## Work to be completed
Transcribe exactly the lines from the first line of the records through the line containing "371 39 9.00", and leave out every picture.

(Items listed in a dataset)
┄┄┄┄┄┄┄┄┄┄

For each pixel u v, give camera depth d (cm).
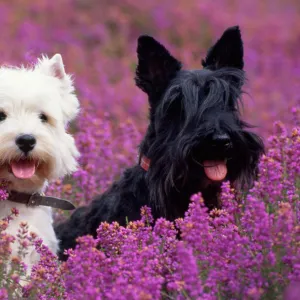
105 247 891
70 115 1152
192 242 784
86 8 3447
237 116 1086
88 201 1371
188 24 3319
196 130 1027
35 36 2972
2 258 833
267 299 754
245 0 3797
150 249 796
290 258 754
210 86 1070
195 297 738
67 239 1225
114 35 3262
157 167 1081
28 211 1059
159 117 1092
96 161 1510
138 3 3516
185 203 1080
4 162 1012
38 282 810
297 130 1089
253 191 882
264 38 3142
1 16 3203
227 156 1044
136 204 1113
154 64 1145
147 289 726
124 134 1686
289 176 932
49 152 1026
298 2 3856
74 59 2733
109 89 2316
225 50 1165
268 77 2578
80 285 759
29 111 1043
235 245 783
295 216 828
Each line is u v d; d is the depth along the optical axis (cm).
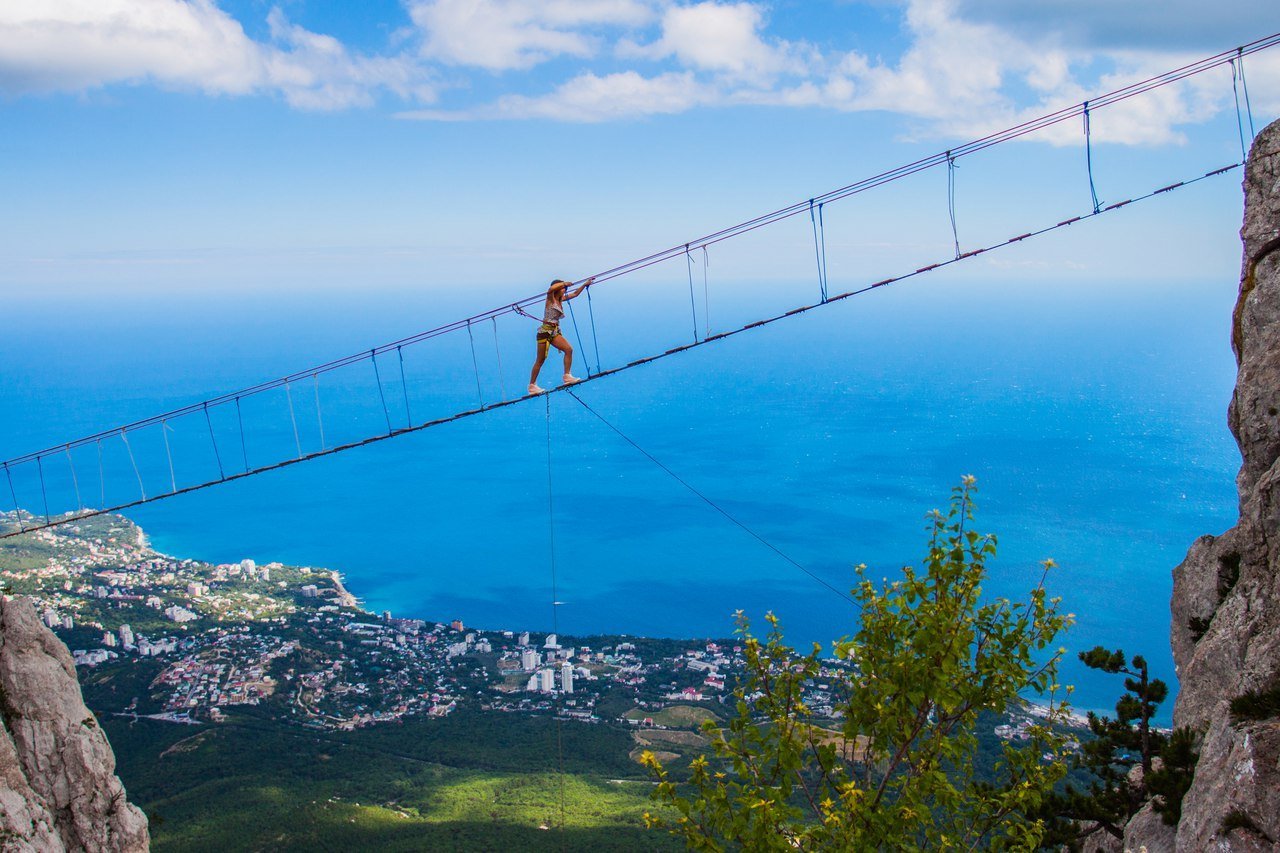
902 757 1488
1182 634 2664
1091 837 2528
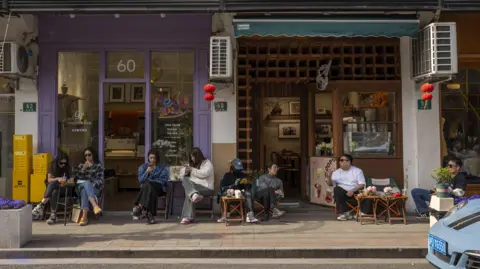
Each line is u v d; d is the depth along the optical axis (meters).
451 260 4.63
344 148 8.98
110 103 8.94
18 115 8.79
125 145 9.80
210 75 8.13
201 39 8.79
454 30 7.79
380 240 6.71
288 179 10.65
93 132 8.91
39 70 8.79
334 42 9.06
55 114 8.80
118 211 8.88
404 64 8.87
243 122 9.23
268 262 6.05
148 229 7.50
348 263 6.02
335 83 8.94
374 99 9.04
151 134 8.93
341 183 8.32
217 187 8.79
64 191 7.98
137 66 8.94
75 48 8.80
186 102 8.93
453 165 7.70
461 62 9.01
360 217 7.95
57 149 8.84
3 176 8.97
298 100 10.20
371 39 9.00
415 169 8.81
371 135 9.01
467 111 9.26
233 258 6.23
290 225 7.76
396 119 8.96
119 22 8.80
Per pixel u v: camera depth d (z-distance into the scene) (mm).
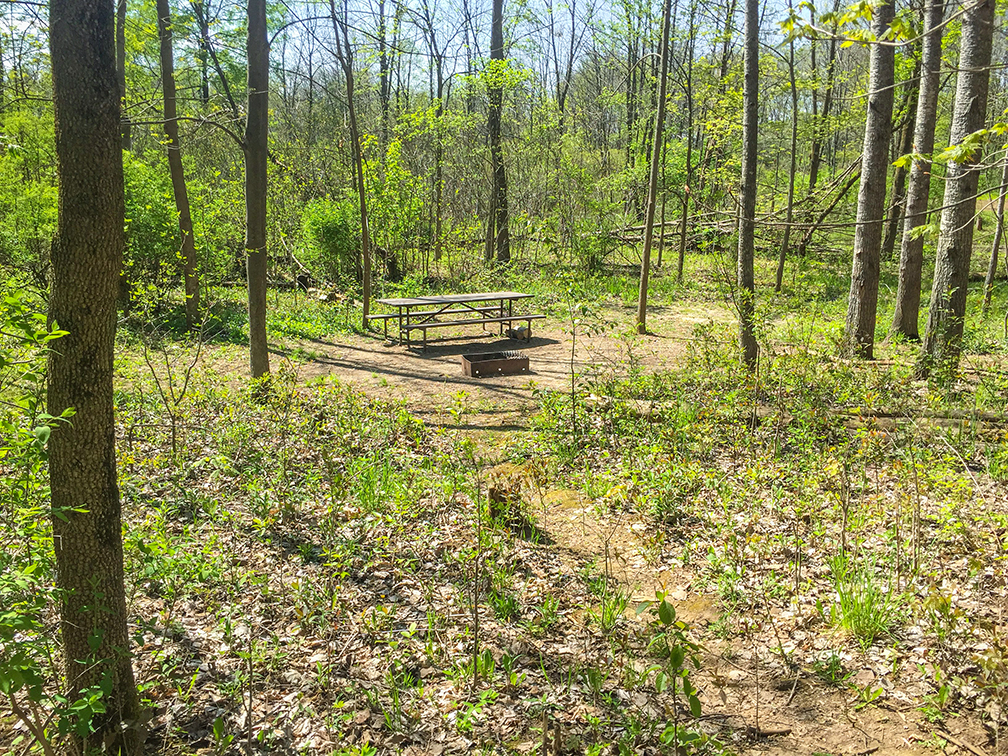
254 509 5426
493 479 6297
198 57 12734
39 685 2217
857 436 6430
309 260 17578
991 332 12148
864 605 3828
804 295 16672
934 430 6324
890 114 10367
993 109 18031
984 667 3205
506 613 4207
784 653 3707
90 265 2561
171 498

┄┄┄┄┄┄┄┄┄┄

## Result of the task
For each pixel u v, give camera depth d (cm).
105 247 891
70 115 1152
192 242 784
86 8 3447
237 116 1086
88 201 1371
188 24 3319
196 130 1027
35 36 2972
2 258 833
267 299 754
245 0 3797
150 249 796
290 258 754
210 86 1070
195 297 738
67 239 1225
114 35 3262
157 167 1081
28 211 1059
159 117 1092
96 161 1510
138 3 3516
185 203 1080
4 162 1012
38 282 810
297 130 1089
253 191 882
264 38 3142
1 16 3203
227 156 1044
136 204 1113
154 64 1145
147 289 726
124 134 1686
289 176 932
49 152 1026
298 2 3856
74 59 2733
109 89 2316
225 50 1165
268 77 2578
80 285 759
29 111 1043
235 245 783
295 216 828
Each line is u v d; d is the depth along the optical axis (cm).
902 757 1488
1182 634 2664
1091 837 2528
Each line is u v d; d is the depth along the optical axis (meters).
451 260 4.63
344 148 8.98
110 103 8.94
18 115 8.79
125 145 9.80
210 75 8.13
201 39 8.79
454 30 7.79
380 240 6.71
288 179 10.65
93 132 8.91
39 70 8.79
334 42 9.06
55 114 8.80
118 211 8.88
404 64 8.87
243 122 9.23
268 262 6.05
148 229 7.50
348 263 6.02
335 83 8.94
374 99 9.04
151 134 8.93
341 183 8.32
217 187 8.79
64 191 7.98
137 66 8.94
75 48 8.80
186 102 8.93
453 165 7.70
461 62 9.01
360 217 7.95
57 149 8.84
3 176 8.97
298 100 10.20
371 39 9.00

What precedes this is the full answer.